Segundo as investigações da Polícia Federal, duas empresas concorreram a uma licitação da Prefeitura de Presidente Figueiredo, no ano de 2017, para fornecimento de transporte escolar, mas uma delas “cobriu” a proposta da outra, com o intuito de dar aparência de legitimidade na concorrência. De acordo com o laudo técnico da perícia, diversos itens restringiam o caráter competitivo da licitação.

 

Ficou constatado ainda que a empresa vencedora subcontratou, de maneira integral, os serviços de transporte escolar.

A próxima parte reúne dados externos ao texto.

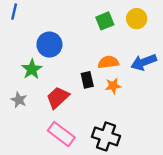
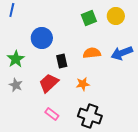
green star: (32, 69) -> (16, 59), moved
black rectangle: (87, 80) -> (62, 61), moved
orange star: (113, 86) -> (83, 84), moved
pink rectangle: (61, 134) -> (52, 114), size x0.6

Na ocasião, ela recebeu o montante de R$ 12,9 milhões e gerou um superfaturamento por sobrepreço no serviço de, aproximadamente, R$ 4 milhões.

 

A Polícia Federal identificou que o grupo investigado realizou saques e movimentações de elevadas quantias em espécie, à margem do Sistema Financeiro, a fim de encobrir os lucros obtidos com a prática criminosa. A PF investiga, também, a participação de um empresário que atuava na cadeia de comando, auxiliado por membros da família, sendo um dos beneficiários diretos dos desvios praticados pela empresa investigada.

 

Os indiciados poderão responder, na medida de suas responsabilidades, pelos crimes de fraude à licitação, peculato, associação criminosa e lavagem de dinheiro. Se condenados, poderão cumprir pena de até 30 (trinta) anos de reclusão.

 

O nome da Operação Ponto de Parada faz referência aos locais de embarque e desembarque dos alunos da rede pública que utilizam o transporte escolar.